So if you're like me, you know that LeBron had Arctic Char (cooked up by Spotted Pig chef April Bloomfield) for dinner last weekend with Jay-Z and Beyonce. Aside from the fact that it's completely absurd that you should even know that, it's evidence that the LeCircus has spun out of control.
We just got through watching an NBA Finals where team chemistry and toughness was more important than any other factor playing into a Championship, and teams are contending for a one or two-man solution to put their team in contention.
If it was a championship that a team was after, wouldn't they be better off looking for "one of a kind" fits like a long shooter who over-matches everyone (Dirk Nowitzki), an ambidextrous blue-collar post presence (David Lee), or a long big for offensive stability (Chris Bosh)?
We're not talking about just championships anymore, it's plain and simple. We're not even talking about basketball at some points—we're talking about money.
Fred Mitchell of Chicago Breaking Sports recently reported that LeBron going to Chicago could bring $2.7 billion to the city in advertising and broadcasting rights. To put that number in perspective, Prop 19 in California proposes legalizing marijuana. The potential tax revenue from legalized marijuana is ball-parked around $1.3 billion. You're telling me LeBron signing with Chicago is financially more lucrative than reaping taxes from every marijuana sale in California for two years?
We're talking "people getting murdered and stuck in ditches"-type money. I'm scared for the cities of New Jersey, New York, Chicago, and any other team courting LeBron. Championships can do something for a city, but the financial impact of LeBron is beyond the scope of just basketball.
With the right fit, sure, LeBron could seize a monopoly over Larry O'Brien trophies for the next seven or eight years—but we saw clearly that LeBron does not have the competitiveness or the leadership qualities to force his teammates to grind it out.
I'm sure you all saw the same game I saw in the Eastern Conference Semi's, when Cleveland's starting squad got out-hustled by a more experienced, battle-tested Celtics squad. It's clear, just from those last seconds, that the Cavs were in "I can't wait for summer" mode. LeBron may be physically tough, but his mental toughness, and his natural competitiveness leaves something to be desired. He wants to "wow" people with athletic plays and Sportscenter Top 10's on his way to his self-affixed "global icon" ambitions.

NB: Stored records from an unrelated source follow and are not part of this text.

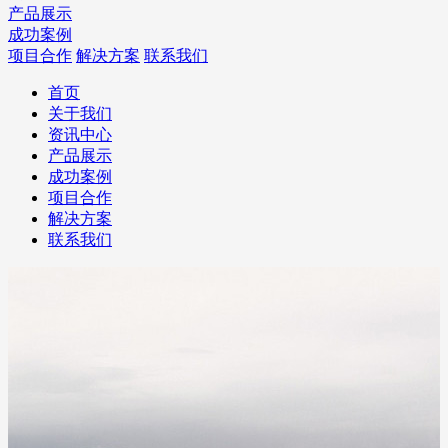
产品展示
成功案例
项目合作
解决方案
联系我们
首页
关于我们
资讯中心
产品展示
成功案例
项目合作
解决方案
联系我们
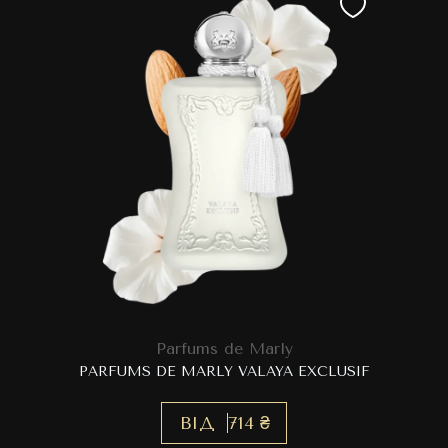
Parfums de Marly
PARFUMS DE MARLY VALAYA EXCLUSIF
ВІД
714 ₴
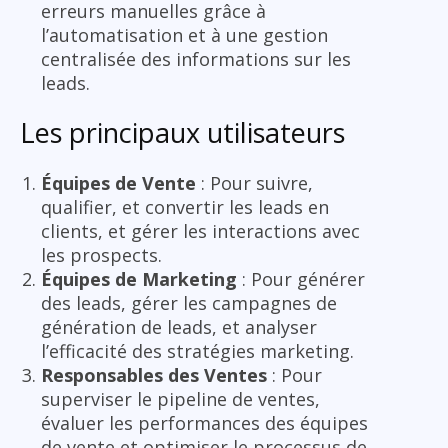
erreurs manuelles grâce à
l’automatisation et à une gestion
centralisée des informations sur les
leads.
Les principaux utilisateurs
Équipes de Vente
: Pour suivre,
qualifier, et convertir les leads en
clients, et gérer les interactions avec
les prospects.
Équipes de Marketing
: Pour générer
des leads, gérer les campagnes de
génération de leads, et analyser
l’efficacité des stratégies marketing.
Responsables des Ventes
: Pour
superviser le pipeline de ventes,
évaluer les performances des équipes
de vente et optimiser le processus de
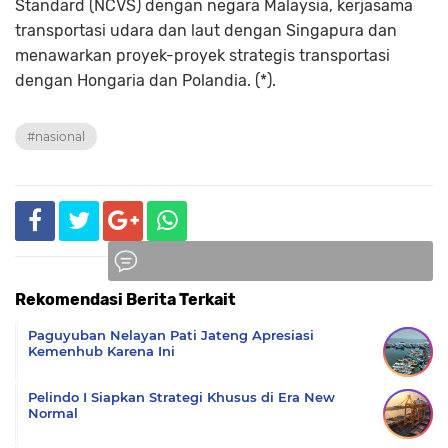
Standard (NCVS) dengan negara Malaysia, kerjasama
transportasi udara dan laut dengan Singapura dan
menawarkan proyek-proyek strategis transportasi
dengan Hongaria dan Polandia. (*).
#nasional
Rekomendasi Berita Terkait
Komentar
Paguyuban Nelayan Pati Jateng Apresiasi
Kemenhub Karena Ini
Pelindo I Siapkan Strategi Khusus di Era New
Normal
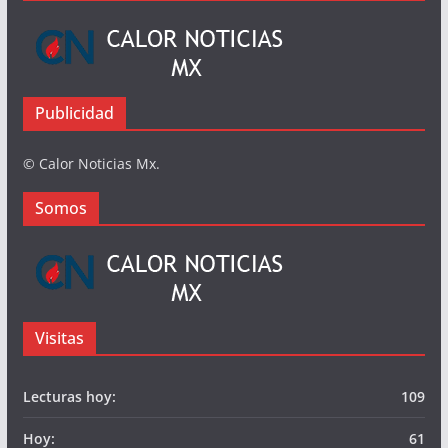
Busqueda
Somos
Publicidad
© Calor Noticias Mx.
Somos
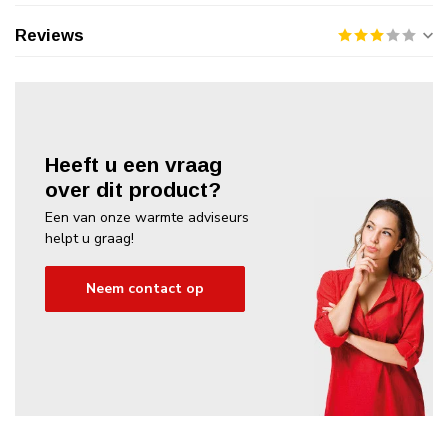
Reviews
Heeft u een vraag
over dit product?
Een van onze warmte adviseurs
helpt u graag!
Neem contact op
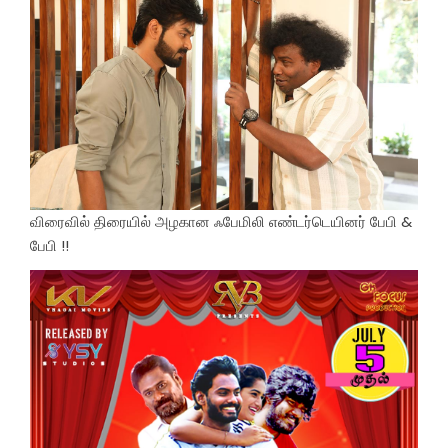
விரைவில் திரையில் அழகான ஃபேமிலி எண்டர்டெயினர் பேபி &
பேபி !!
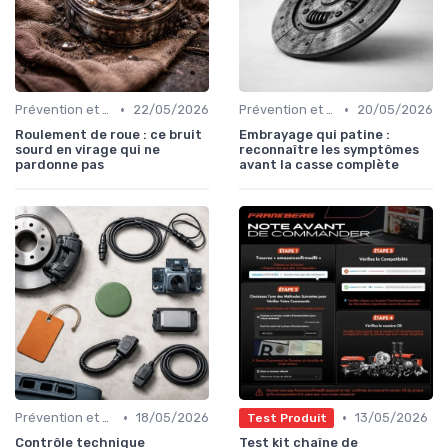
•
•
Prévention et Diagnostic des Pannes
22/05/2026
Prévention et Diagnostic des Pannes
20/05/2026
Roulement de roue : ce bruit
Embrayage qui patine :
sourd en virage qui ne
reconnaître les symptômes
pardonne pas
avant la casse complète
•
•
Prévention et Diagnostic des Pannes
18/05/2026
13/05/2026
Test Produit
Contrôle technique
Test kit chaîne de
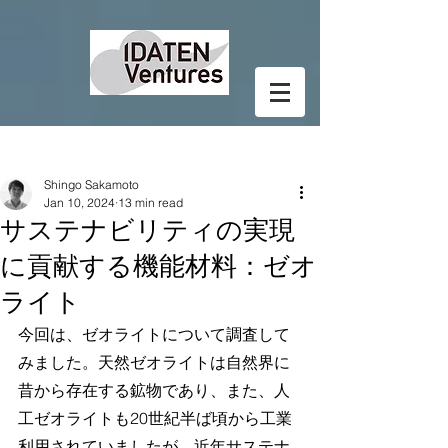
Post
Shingo Sakamoto
Jan 10, 2024
13 min read
サステナビリティの実現
に貢献する機能材料：ゼオ
ライト
今回は、ゼオライトについて調査して
みました。天然ゼオライトは自然界に
昔から存在する鉱物であり、また、人
工ゼオライトも20世紀半ば頃から工業
利用されていましたが、近年サステナ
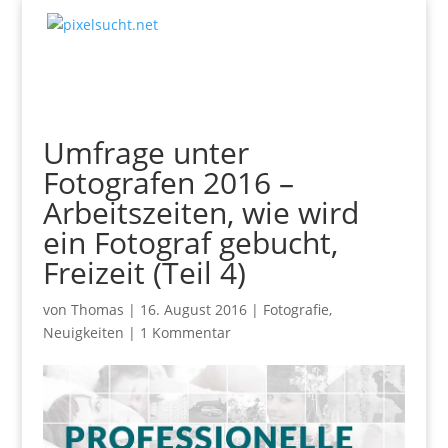
Umfrage unter
Fotografen 2016 –
Arbeitszeiten, wie wird
ein Fotograf gebucht,
Freizeit (Teil 4)
von
Thomas
|
16. August 2016
|
Fotografie
,
Neuigkeiten
|
1 Kommentar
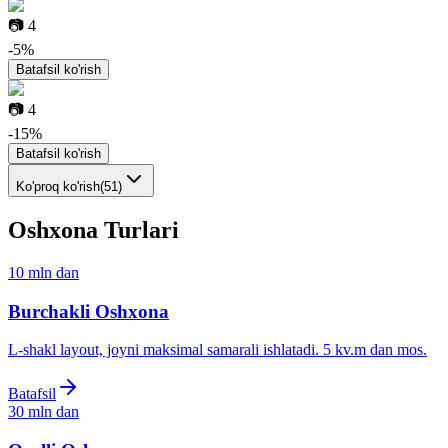
📷
4
-
5
%
Batafsil ko'rish
📷
4
-
15
%
Batafsil ko'rish
Ko'proq ko'rish
(
51
)
Oshxona Turlari
10 mln
dan
Burchakli Oshxona
L-shakl layout, joyni maksimal samarali ishlatadi. 5 kv.m dan mos.
Batafsil
30 mln
dan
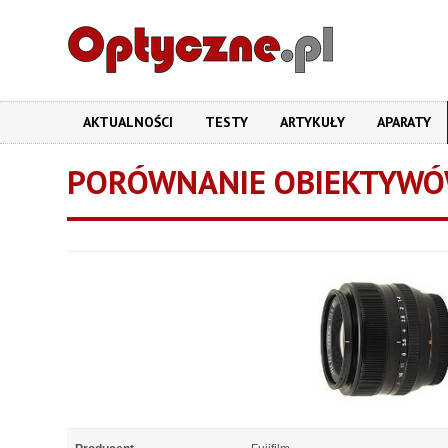
AKTUALNOŚCI
TESTY
ARTYKUŁY
APARATY
PORÓWNANIE OBIEKTYW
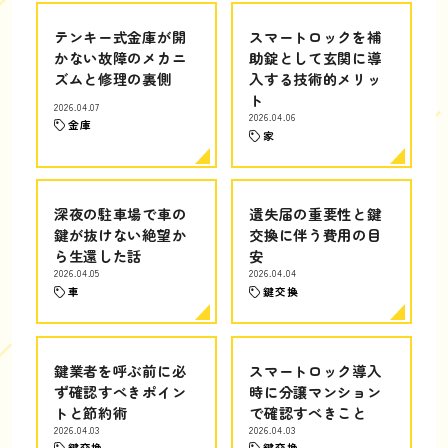
テンキー式金庫が開
スマートロックを補
かない故障のメカニ
助錠として玄関に導
ズムと修理の裏側
入する技術的メリッ
ト
2026.04.07
2026.04.06
金庫
家
深夜の駐車場で車の
遺失届の重要性と鍵
鍵が抜けない絶望か
交換に伴う費用の目
ら生還した話
安
2026.04.05
2026.04.04
車
鍵交換
鍵業者を呼ぶ前に必
スマートロック導入
ず確認すべきポイン
時に分譲マンション
トと節約術
で確認すべきこと
2026.04.03
2026.04.03
鍵交換
鍵交換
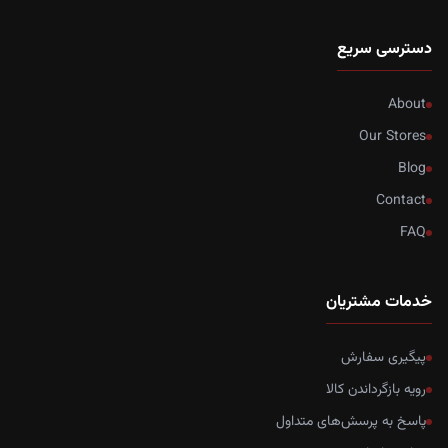
دسترسی سریع
About
Our Stores
Blog
Contact
FAQ
خدمات مشتریان
پیگیری سفارش
رویه بازگرداندن کالا
پاسخ به پرسش‌های متداول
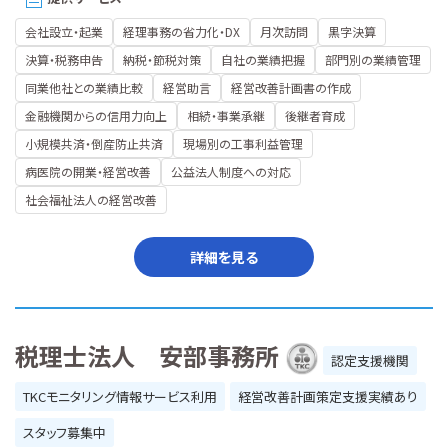
会社設立・起業
経理事務の省力化・DX
月次訪問
黒字決算
決算・税務申告
納税・節税対策
自社の業績把握
部門別の業績管理
同業他社との業績比較
経営助言
経営改善計画書の作成
金融機関からの信用力向上
相続・事業承継
後継者育成
小規模共済・倒産防止共済
現場別の工事利益管理
病医院の開業・経営改善
公益法人制度への対応
社会福祉法人の経営改善
詳細を見る
税理士法人 安部事務所
認定支援機関
TKCモニタリング情報サービス利用
経営改善計画策定支援実績あり
スタッフ募集中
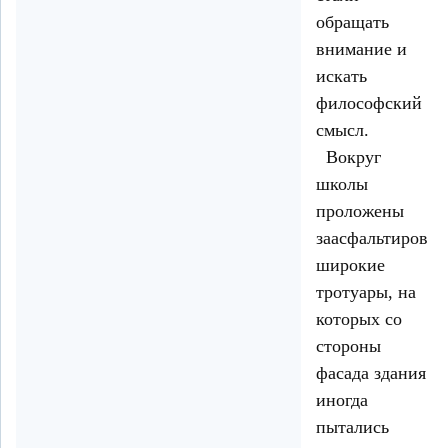
обращать
внимание и
искать
философский
смысл.
Вокруг
школы
проложены
заасфальтирова
широкие
тротуары, на
которых со
стороны
фасада здания
иногда
пытались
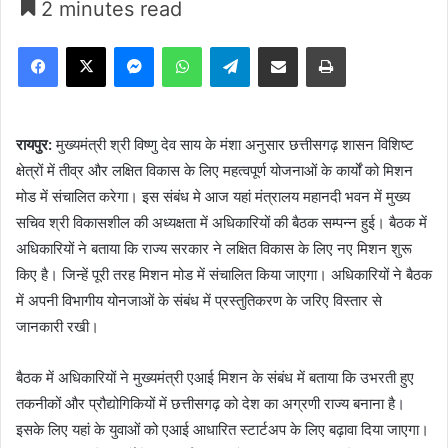
2 minutes read
Facebook
X
Messenger
WhatsApp
Telegram
Share via Email
Print
रायपुर:
मुख्यमंत्री श्री विष्णु देव साय के मंशा अनुसार छत्तीसगढ़ शासन विशिष्ट
क्षेत्रों में तीव्र और लक्षित विकास के लिए महत्वपूर्ण योजनाओं के कार्यों को मिशन
मोड में संचालित करेगा। इस संबंध मे आज यहां मंत्रालय महानदी भवन में मुख्य
सचिव श्री विकासशील की अध्यक्षता में अधिकारियों की बैठक सम्पन्न हुई। बैठक में
अधिकारियों ने बताया कि राज्य सरकार ने लक्षित विकास के लिए नए मिशन शुरू
किए है। जिन्हें पूरी तरह मिशन मोड में संचालित किया जाएगा। अधिकारियों ने बैठक
में अपनी विभागीय योनजाओं के संबंध में प्रस्तुतिकरण के जरिए विस्तार से
जानकारी रखी।
बैठक में अधिकारियों ने मुख्यमंत्री एआई मिशन के संबंध में बताया कि उभरती हुए
तकनीकों और प्रौद्योगिकियों में छत्तीसगढ़ को देश का अग्रणी राज्य बनाना है।
इसके लिए यहां के युवाओं को एआई आधारित स्टार्टअप के लिए बढ़ावा दिया जाएगा।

Which is not a knock on him by any stretch—even with LeBron playing within his means, he is more physically gifted than anyone we've ever seen in the league. Which is why it's so frustrating to see that his maturity has been compromised with softball interviews and outrageous endorsement contracts. Without any semblance of emotional or mental hardship, LeBron may never reach his full potential as an NBA player.
You all saw the Larry King interview. King went out on a limb and asked some serious questions about his free agency plans, and his opinion on teams that planned to court him. LeBron looked almost uncomfortable talking about his hometown at times and you realize LeBron is the only celebrity of his stature who can make Larry King look like Kenneth Starr in 1998.
ESPN's Bill Simmons wrote three years ago that LeBron James was another victim of the "too much, too soon" era, a la Tiger Woods, and that games like Game 6 of the Celtics-Cavs this year "dry the cement" on a legacy. Well LeBron's legacy is cemented—he's an exceptional basketball player, destined to have meltdowns in the mental-toughness department if the responsibility of an entire city rests on his shoulders.
Cleveland, Chicago, New Jersey, New York, Los Angeles, the situation will remain the same: unless LeBron can become mentally tough, mature into a man in his mind, stop crying, stop power-walking off the court, and stop seizing videotapes of him getting embarrassed, then the rings are off the table and we're talking about the next Karl Malone.
LeBron, if you're reading this, please don't let that happen. And as for your dinner, I heard Miss Bloomfield makes a mean Striped Bass.